Robust Speaker Recognition using Spectrogram and CNN Against Replay Attacks
Keywords:
Convolutional Neural Networks (CNNs), Recurrent Neural Networks (RNNs), Replay attacks, Speaker command recognition, SpectrogramAbstract
Speaker recognition systems benefit various security applications, including access control and authentication. However, these systems are vulnerable to replay attacks, in which an opponent captures and replicates previously recorded speech to trick the system. This study aims to improve the robustness of speaker recognition systems against replay attacks by combining spectrogram analysis and Convolutional Neural Networks (CNN). This process begins by converting speech signals into spectrograms, representing the time-frequency representation of audio signals. Spectrograms capture essential features of the speech signal for speaker identification. Then, CNN architecture is used to extract discriminative features from spectrogram images.

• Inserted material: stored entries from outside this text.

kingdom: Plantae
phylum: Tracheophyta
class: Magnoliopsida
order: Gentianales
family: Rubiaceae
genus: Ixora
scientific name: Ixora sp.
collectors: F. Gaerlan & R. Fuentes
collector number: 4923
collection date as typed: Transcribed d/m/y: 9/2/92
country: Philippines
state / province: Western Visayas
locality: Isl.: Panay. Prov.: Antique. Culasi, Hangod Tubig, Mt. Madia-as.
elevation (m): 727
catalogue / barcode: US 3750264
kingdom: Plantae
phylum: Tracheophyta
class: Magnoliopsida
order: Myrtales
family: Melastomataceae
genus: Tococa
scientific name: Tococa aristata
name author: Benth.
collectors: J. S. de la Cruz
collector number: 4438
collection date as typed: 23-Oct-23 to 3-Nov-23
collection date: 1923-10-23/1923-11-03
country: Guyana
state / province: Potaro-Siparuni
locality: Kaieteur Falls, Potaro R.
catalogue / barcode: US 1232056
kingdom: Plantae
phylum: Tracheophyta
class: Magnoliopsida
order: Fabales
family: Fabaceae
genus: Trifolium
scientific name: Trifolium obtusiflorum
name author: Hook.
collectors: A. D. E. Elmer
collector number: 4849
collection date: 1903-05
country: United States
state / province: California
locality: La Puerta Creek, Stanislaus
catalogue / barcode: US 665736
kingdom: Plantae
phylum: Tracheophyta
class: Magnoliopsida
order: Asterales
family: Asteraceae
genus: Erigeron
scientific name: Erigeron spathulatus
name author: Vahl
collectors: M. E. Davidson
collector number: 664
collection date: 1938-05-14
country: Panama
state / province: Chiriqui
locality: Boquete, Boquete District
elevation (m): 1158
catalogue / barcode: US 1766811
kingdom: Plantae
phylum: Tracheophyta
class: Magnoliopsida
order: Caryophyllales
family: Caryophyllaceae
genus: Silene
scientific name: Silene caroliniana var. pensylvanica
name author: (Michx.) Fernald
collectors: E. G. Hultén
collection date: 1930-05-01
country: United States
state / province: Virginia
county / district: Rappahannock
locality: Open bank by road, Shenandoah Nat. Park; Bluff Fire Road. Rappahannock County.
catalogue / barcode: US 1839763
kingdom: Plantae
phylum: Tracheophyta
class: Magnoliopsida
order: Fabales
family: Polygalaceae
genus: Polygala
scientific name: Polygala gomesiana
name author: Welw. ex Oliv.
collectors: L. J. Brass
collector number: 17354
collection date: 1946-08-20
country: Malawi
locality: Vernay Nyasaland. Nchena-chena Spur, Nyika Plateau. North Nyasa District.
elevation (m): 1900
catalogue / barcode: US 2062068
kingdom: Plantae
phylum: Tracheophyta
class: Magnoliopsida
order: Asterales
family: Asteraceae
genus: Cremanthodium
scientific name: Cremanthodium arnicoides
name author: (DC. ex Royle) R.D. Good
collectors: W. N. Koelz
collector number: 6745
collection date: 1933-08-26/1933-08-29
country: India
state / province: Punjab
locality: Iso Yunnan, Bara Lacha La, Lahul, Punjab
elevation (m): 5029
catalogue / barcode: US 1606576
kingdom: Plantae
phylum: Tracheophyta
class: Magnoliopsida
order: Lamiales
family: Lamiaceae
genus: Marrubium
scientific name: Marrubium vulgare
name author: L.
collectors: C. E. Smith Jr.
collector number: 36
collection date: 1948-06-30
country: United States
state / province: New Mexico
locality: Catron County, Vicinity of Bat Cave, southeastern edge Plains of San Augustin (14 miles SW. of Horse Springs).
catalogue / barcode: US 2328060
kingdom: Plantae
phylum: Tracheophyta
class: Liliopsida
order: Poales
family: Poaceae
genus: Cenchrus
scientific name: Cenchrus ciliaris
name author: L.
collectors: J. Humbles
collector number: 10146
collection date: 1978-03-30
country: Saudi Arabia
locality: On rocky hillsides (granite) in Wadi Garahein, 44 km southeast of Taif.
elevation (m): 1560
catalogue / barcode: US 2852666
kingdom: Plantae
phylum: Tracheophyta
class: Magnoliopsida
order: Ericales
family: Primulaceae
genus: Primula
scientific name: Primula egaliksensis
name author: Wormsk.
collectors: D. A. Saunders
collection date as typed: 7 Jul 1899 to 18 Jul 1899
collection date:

The CNN is trained on a dataset of genuine speech samples. The suggested system's performance is evaluated experimentally using benchmark datasets and a range of replay attack scenarios. The findings show that the spectrogram-based technique, when paired with CNNs, effectively mitigates the impact of replay attacks on speaker recognition systems. The genuine speaker recognition system has provided 85.3% average accuracy for the training data taken as test data. The genuine speaker recognition system has provided 76% average accuracy for the independent test data. This system gives an 85% rejection rate for testing genuine models against replay attacks. The new system demonstrates improved accuracy and resilience in real-world circumstances, making it a promising solution for secure and dependable speaker recognition applications in the face of rising security threats.